**Text passage:**
Eric MSP Veith ha scritto:
> Hello,
> 
> I've spent some time trying to figure out what that script ought to do, but I 
> failed. I keep assuming that it should *set* the domain name, because of 
> `[ -n ${NISDOMAIN} ] && /bin/domainname "${NISDOMAIN}"ยด, but without further 
> knowledge of the AWK piece we cannot tell.
> 
> ...
> 

Hello all,
I'm a "normal" InitNG user (I mean, I'm not developing it), but I follow
this ML. I've tried to figure out what that AWK command does. I actually
have initng 0.6.7(-1) on my Debian, and the line in
/etc/initng/system/domainname.i was:

/usr/bin/awk '$1=="domain"&&ARGV[2]!=""{$2=ARGV[2]}{print}'
/etc/resolv.conf "${DNSDOMAIN}"

This line does the following (in pseudo code):

if (($1 == "domain") && (ARGV[2] != "")) {
    $2 = ARGV[2];
    print;
}

Now, what are those $1 and $2? They are the words awk strips out from
/etc/resolv.conf. My resolv.conf is:

nameserver 208.67.222.222
nameserver 208.67.220.220

Now, awk takes as default "word separator" the space character.

**Available data:**
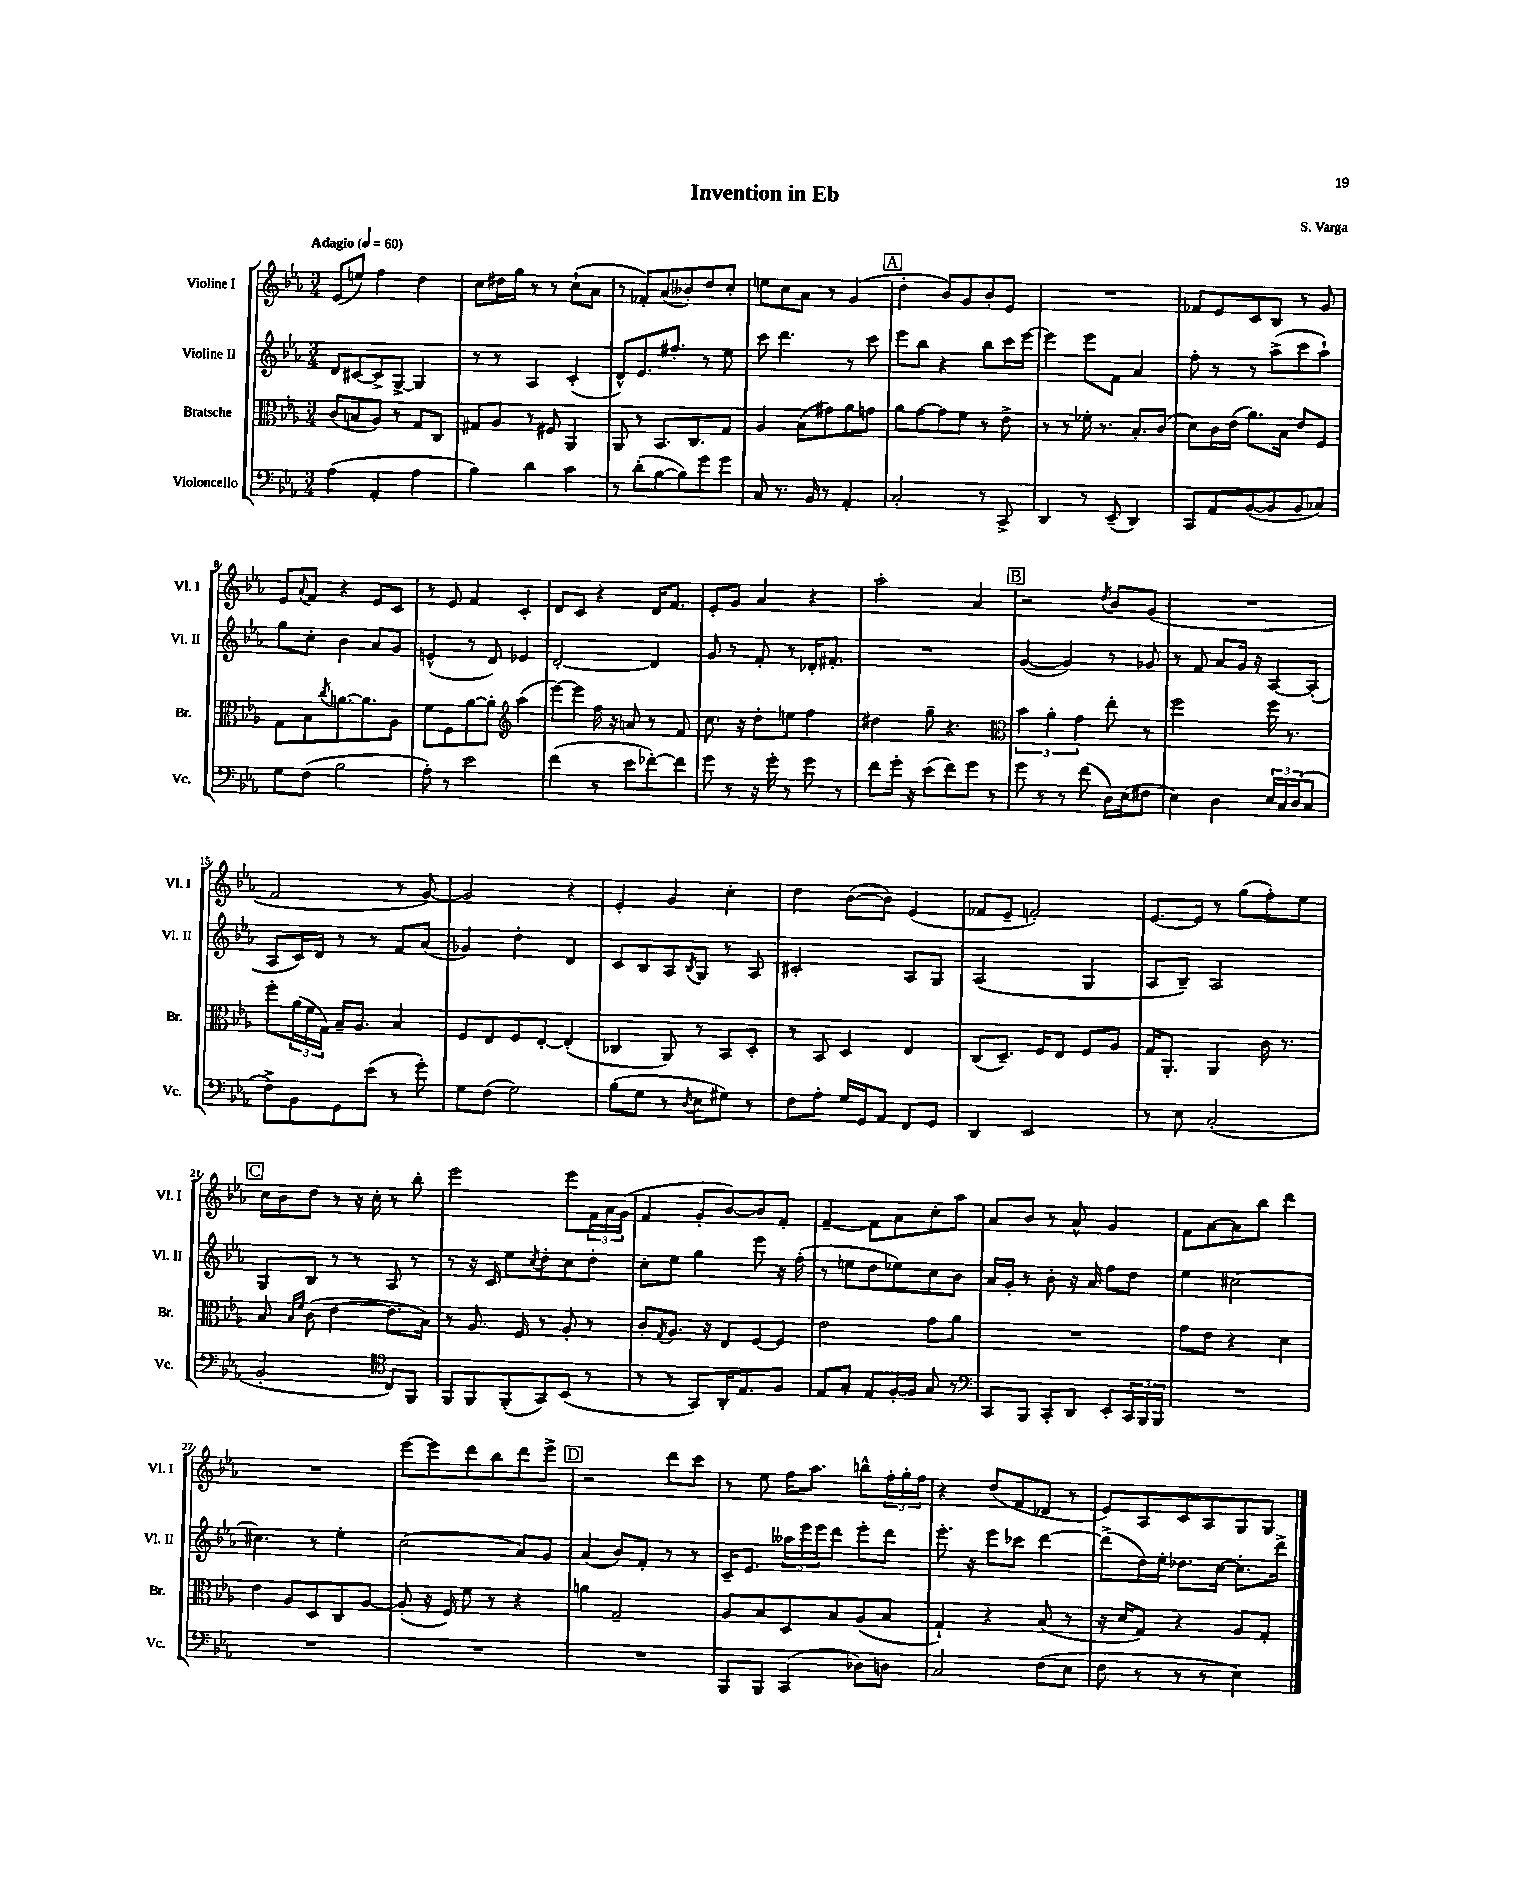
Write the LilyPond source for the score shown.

**What is asked:**
• 1. Translate this sentence from the post about the AWK command into Spanish: "I've tried to figure out what that AWK command does."
• 2. Using the post about the AWK command, decide whether each statement agrees with it, answering yes or no and quoting the deciding words: (a) The writer is one of the developers of InitNG. (b) The writer's resolv.conf contains two nameserver lines. (c) By default, awk treats the tab character as the word separator.

**Solutions to the problems:**
• 1. He intentado averiguar qué hace ese comando de AWK.

• 2.
(a) No: "I'm a "normal" InitNG user (I mean, I'm not developing it)"
(b) Yes: "nameserver 208.67.222.222" and "nameserver 208.67.220.220"
(c) No: "awk takes as default "word separator" the space character."